Look through the lines below; wherever the word "none" appears, copy that line.

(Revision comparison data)
▼
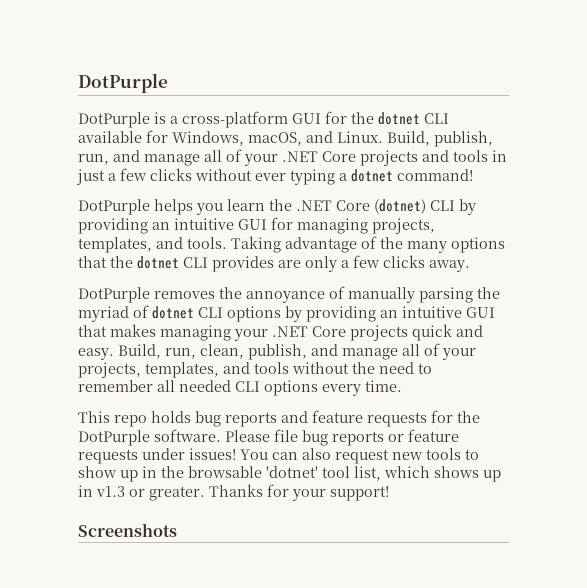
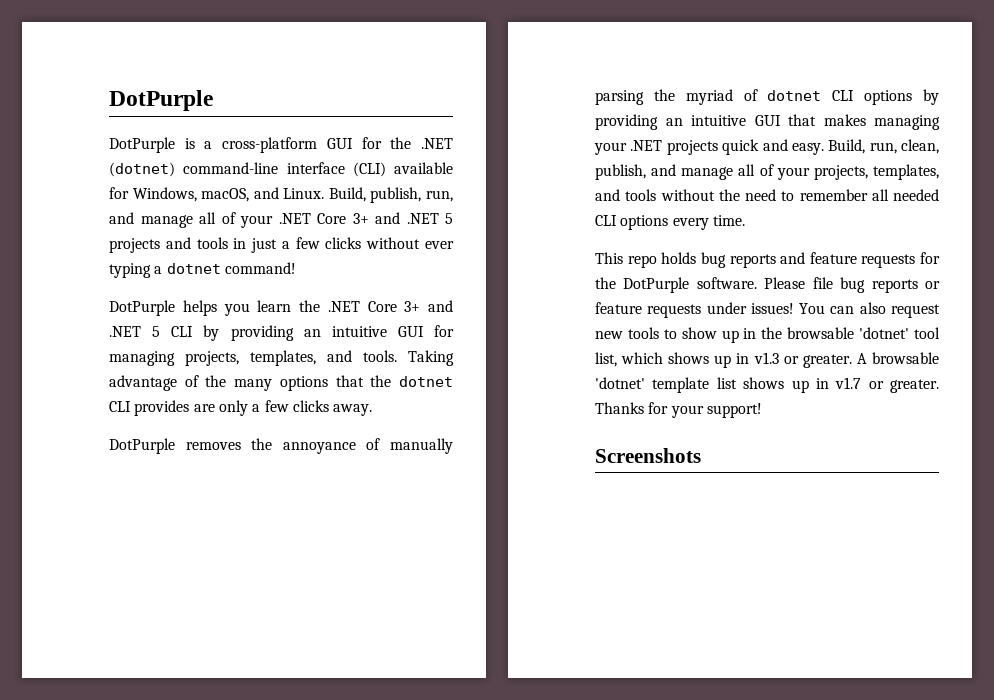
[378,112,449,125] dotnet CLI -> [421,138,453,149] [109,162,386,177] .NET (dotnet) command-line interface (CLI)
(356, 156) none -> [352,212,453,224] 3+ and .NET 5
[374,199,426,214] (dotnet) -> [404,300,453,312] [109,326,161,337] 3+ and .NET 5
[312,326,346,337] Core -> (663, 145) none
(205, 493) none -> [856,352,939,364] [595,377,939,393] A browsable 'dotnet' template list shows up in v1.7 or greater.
▲
*Response box*:
(356, 156) none -> [352,212,453,224] 3+ and .NET 5
[312,326,346,337] Core -> (663, 145) none
(205, 493) none -> [856,352,939,364] [595,377,939,393] A browsable 'dotnet' template list shows up in v1.7 or greater.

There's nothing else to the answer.